Maybe the better issue to address in considering Heaven’s “library” is the acquisition of knowledge. Sometimes people say, “When I get to Heaven, I’ll understand everything.” The apostle Paul seemed to suggest that when he said that when “perfection” (Heaven) comes, “Then I shall know fully” (1 Cor. 15:12). But Paul didn’t mean that he’d have instant, entirely-complete knowledge. We won’t know everything because only God is all-knowing. Only an omniscient God can carry the burden of infinite knowledge. But Heaven will open our eyes in ways we cannot imagine.

I think that the God who created us to have curiosity, imagination and understanding will certainly allow us to continue learning without boredom. Mysteries will be explained: creation, Black Holes and the extent of all the universe, why God permitted evil, how the sun temporarily stopped for Joshua’s troops (Joshua 10:13), how a little bread multiplied for Jesus to feed five thousand—and on and on.
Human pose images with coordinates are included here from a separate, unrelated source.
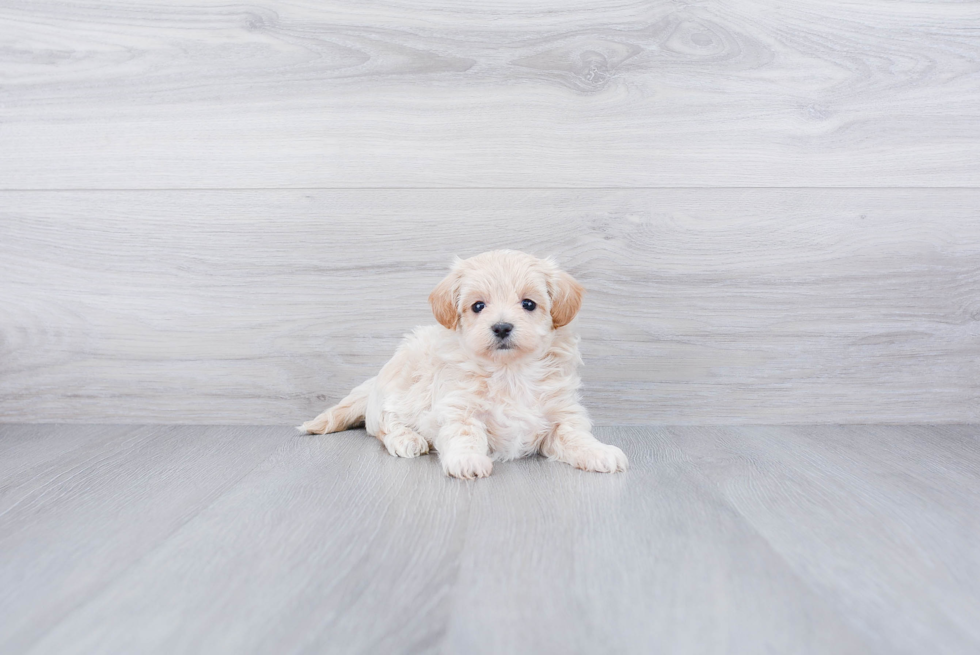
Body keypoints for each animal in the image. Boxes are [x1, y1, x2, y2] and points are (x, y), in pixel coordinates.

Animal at [300, 249, 628, 480]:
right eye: (478, 306)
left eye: (529, 304)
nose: (502, 327)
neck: (509, 371)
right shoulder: (458, 408)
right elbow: (465, 435)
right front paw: (467, 461)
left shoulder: (562, 414)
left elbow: (576, 436)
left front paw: (599, 452)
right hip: (399, 388)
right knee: (384, 424)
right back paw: (406, 439)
God might even have us teach one another. Think of it: Adam teaching botany, Christ-honoring musicians like Bach explaining classical composition, and Calvin and Wesley finally reconciling their theologies in public forum. Maybe our “learning” will be the never-ending discovery of what the apostle Paul called “the incomparable riches of His grace” (Ephesians 2:6). We’ll fill innumerable pages with discoveries about God’s character. We’ll understand the prediction of an old, well-known hymn—that even if the seas were an ink well and the skies a parchment on which to write, we couldn’t write enough about the love and mercy of God. (1)
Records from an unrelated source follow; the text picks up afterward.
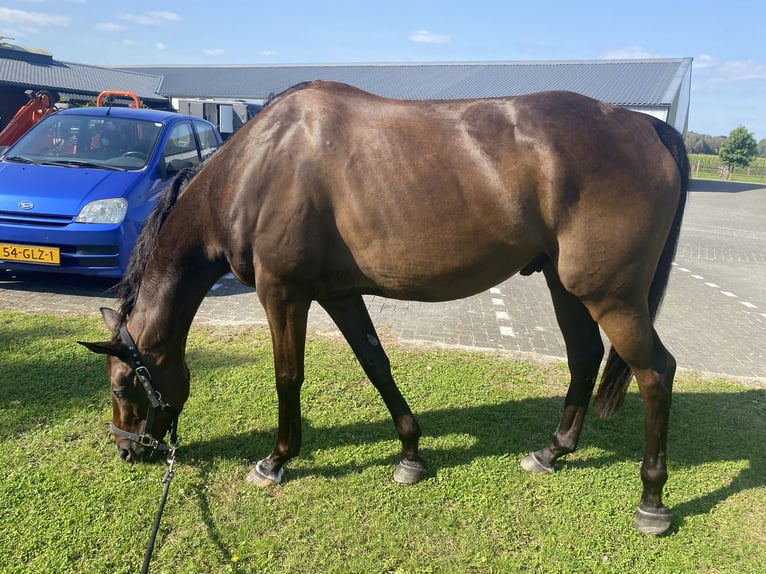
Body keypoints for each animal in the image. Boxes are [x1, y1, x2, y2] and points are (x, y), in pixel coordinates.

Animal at [81, 80, 692, 536]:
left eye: (121, 385)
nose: (126, 451)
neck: (256, 167)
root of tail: (647, 126)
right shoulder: (339, 293)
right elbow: (377, 365)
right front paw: (410, 453)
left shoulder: (283, 293)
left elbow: (287, 376)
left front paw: (275, 460)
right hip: (566, 285)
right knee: (585, 357)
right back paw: (551, 452)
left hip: (611, 295)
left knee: (656, 373)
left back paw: (652, 501)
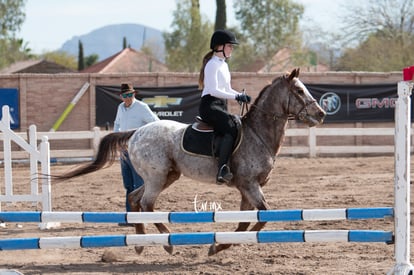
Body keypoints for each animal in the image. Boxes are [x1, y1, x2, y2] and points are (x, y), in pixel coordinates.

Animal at [55, 68, 326, 256]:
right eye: (299, 91)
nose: (321, 114)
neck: (258, 134)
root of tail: (136, 132)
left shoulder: (247, 188)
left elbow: (245, 221)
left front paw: (220, 246)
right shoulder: (249, 185)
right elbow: (262, 216)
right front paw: (220, 246)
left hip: (166, 176)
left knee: (134, 199)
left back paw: (140, 244)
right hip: (157, 177)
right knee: (146, 203)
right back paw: (167, 242)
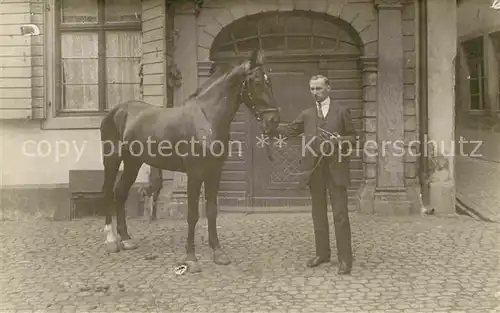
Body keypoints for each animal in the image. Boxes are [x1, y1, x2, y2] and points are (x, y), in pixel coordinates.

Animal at [99, 50, 280, 272]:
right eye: (256, 81)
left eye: (269, 80)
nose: (273, 121)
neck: (206, 117)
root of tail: (117, 111)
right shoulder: (194, 174)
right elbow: (192, 214)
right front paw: (191, 258)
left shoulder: (214, 172)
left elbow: (212, 211)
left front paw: (218, 253)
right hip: (112, 159)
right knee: (108, 191)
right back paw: (111, 240)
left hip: (133, 162)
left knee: (120, 192)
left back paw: (125, 239)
Another part of Heaven’s library strikes fear in many hearts. It’s what might be called a combination biography and reference section. Among its billions of volumes, there’s one with your name on it. “God has planned that the records of all our lives be preserved,” wrote Wesley Duewel. Your book has “all the facts of your thought life—your ambitions, your hopes, your prayers, your intentions, your motives, your efforts, your carefulness, and your carelessness. All your words, all your deeds, all your prayers, all your love or the opposite—all have been recorded.” (2) Jesus said our secret lives--those words and actions that we don’t want others to know about--will be public record (Luke 12:2,3). Every condemning thought, word, or action will be there, blatant evidence that you don’t belong in God’s perfect, holy Heaven.

There’s only one way to change the parts that bar you from Heaven. You must have your name written in another book, called the Book of Life. That’s the list of those who believe that Jesus died for every sin, including theirs, and who ask God to come into their lives. As for the other book, those forgiven sins will be blotted out, washed clean, as it were, by the blood of Christ. Peter, one of Jesus’ closest followers, preached of that image: “Repent, then, and turn to God, that your sins may be wiped out” (Acts 3:19). There will still be record of your faithfulness to God, to determine your rewards in Heaven. But the damning entries will be gone. You need not fear the “Records Room” of Heaven.

Instead, Heaven will release you to learn what is most important. The Bible puts it this way: “The fear of the Lord is the beginning of wisdom, and knowledge of the Holy One is understanding” (Prov. 9:10). Your earthly education, or lack of it, will no longer impair you. When we delight in God, He delights in revealing Himself. That includes understanding His handiwork and eternal plan. Don’t worry about not having enough time to learn in Heaven. If Heaven has a library, it will never close. God will lift any veil of confusion as you delve into the subjects that capture your heart. Best of all, no “overdues.” Remember, it will operate on eternity-time!

Prayer: Thank you, Lord Jesus, for wiping my sins off Heaven’s record books, and for inviting me to learn more about You for all eternity. Amen.

(1) The 1917 hymn, “The Love of God” by Frederick Lehman
(2) Wesley Duewel, “Your Biography in Heaven,” Women Alive! (May-June 2003), p. 11. Article taken from his book God’s Power Is For You, © 1999.